The position of the interrogated is obviously uncomfortable, and the rulers do not even hide that they are not seeking the truth. The aim is the primitive humiliation of the summoned witness by primitive interrogators, who, out of fear, are supposed to do this or that.
Kaczyński had to take it, as people sometimes colloquially say, on the chin; he had to face this challenge head-on. And he did.
He was well-prepared, with legal and governmental experience also playing a role. He did not let himself be provoked — it was the interrogators whose nerves gave way in an embarrassing manner. He showed a sense of humor and exposed the cultural and educational deficits of the interrogators.
He emerged from this clash victorious politically, as he proved to remain an efficient and effective political leader. He won in the media, as he gained the sympathy of viewers — except for the most entrenched against him — under extremely unfavorable conditions. Substantively, he caused the bubble of the supposed Pegasus scandal to burst, just as the visa and mail voting scandals did.
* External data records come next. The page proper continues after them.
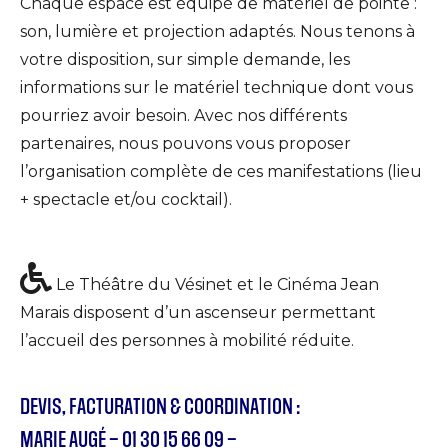
Chaque espace est équipé de matériel de pointe :
son, lumière et projection adaptés. Nous tenons à
votre disposition, sur simple demande, les
informations sur le matériel technique dont vous
pourriez avoir besoin. Avec nos différents
partenaires, nous pouvons vous proposer
l’organisation complète de ces manifestations (lieu
+ spectacle et/ou cocktail).
Le Théâtre du Vésinet et le Cinéma Jean
Marais disposent d’un ascenseur permettant
l’accueil des personnes à mobilité réduite.
DEVIS, FACTURATION & COORDINATION :
MARIE AUGÉ – 01 30 15 66 09 –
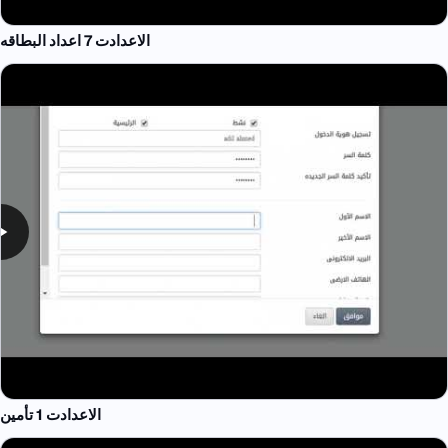
الاعدادت 7 اعداد البطاقه
الاعدادت 1 تأمين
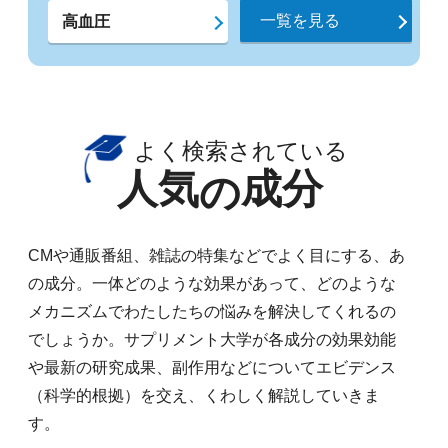
一覧を見る
高血圧
よく検索されている
人気
成分
の
CMや通販番組、雑誌の特集などでよく目にする、あ
の成分。一体どのような効果があって、どのような
メカニズムでわたしたちの悩みを解決してくれるの
でしょうか。サプリメント大学が各成分の効果効能
や最新の研究成果、副作用などについてエビデンス
（科学的根拠）を交え、くわしく解説していきま
す。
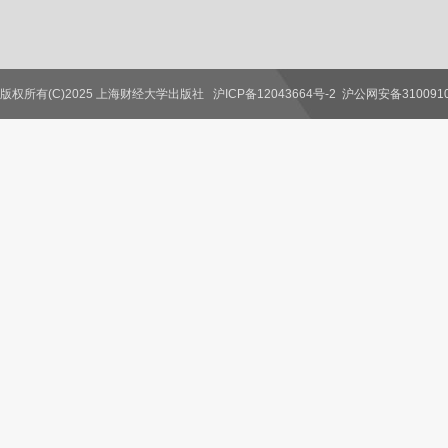
版权所有(C)2025 上海财经大学出版社
沪ICP备12043664号-2
沪公网安备3100910
联系我们
教师服务
读者服务
作者服务
图书馆服务
学校服务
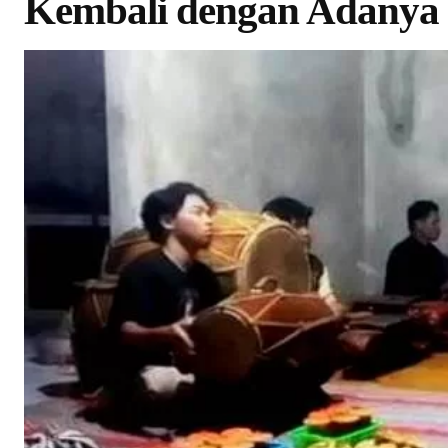
Kembali dengan Adanya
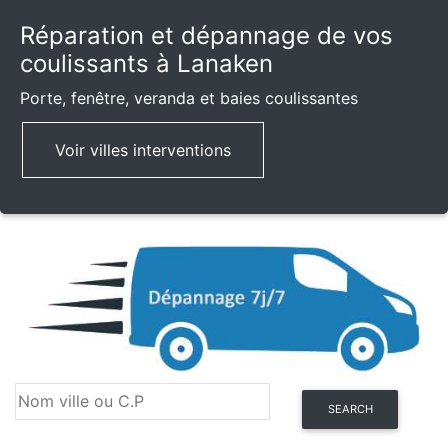
Réparation et dépannage de vos
coulissants à Lanaken
Porte, fenêtre, veranda et baies coulissantes
Voir villes interventions
SEARCH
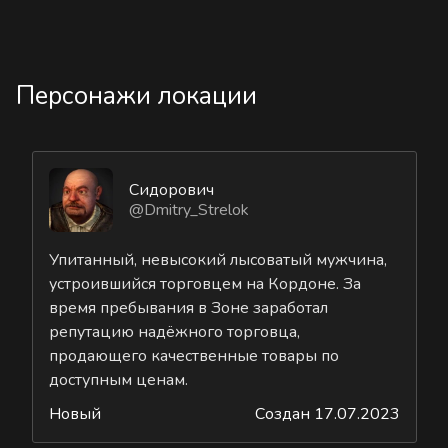
Персонажи локации
Сидорович
@Dmitry_Strelok
Упитанный, невысокий лысоватый мужчина,
устроившийся торговцем на Кордоне. За
время пребывания в Зоне заработал
репутацию надёжного торговца,
продающего качественные товары по
доступным ценам.
Новый
Создан 17.07.2023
Today, it is Donald Tusk who has a problem with his lie, pronounced in the presence of the president, about the existence of some alleged list of people under surveillance. No one confirmed this, including people from the government. The media of the Third Polish Republic try to shamelessly distort this image — this media machine of lies is capable of anything. But the people in power know the truth.
Therefore, the commission’s chair, Magdalena Sroka, humiliated and ridiculed in her failure and her neophyte anti-PiS fervor, dreams of a rematch, announcing that “the commission will meet again with Jarosław ‘I don’t remember’ Kaczyński.”
Does she want more?
Therefore, former Deputy PM Roman Giertych uttered a terrible sentence about “wiping the smile” off the face of the opposition leader. These are disgusting words. People in democracies should not speak like this, this is how people of regimes talk.
The triumph of Kaczyński at the Pegasus commission clearly made the authorities tremble. It is understandable, they too know what happened: We are witnessing an important turning point. The moral panic induced before the elections by the cumulative campaign of domestic media, fueled by massive external funding, in concert with German and Brussels blackmail, is flaming out before our eyes.
After all, everything was based on the conviction that when they, the opposition, get a chance to question Kaczyński, they will immediately prove his nefarious actions, demonstrate the “criminality” of his previous government. This confrontation fantasy was built over many years, and when it finally happened, the Poles saw only the farcical nature of the accusations, the dramatic, sometimes embarrassing quality of the “democratic” investigator-prosecutors, and the class and good assertiveness of the leader of the Polish right.
This will have its political consequences. Who knows, maybe in a few months, we will see the end of the gloom and the beginning of a big, good wave for Law and Justice. And they probably sense it too.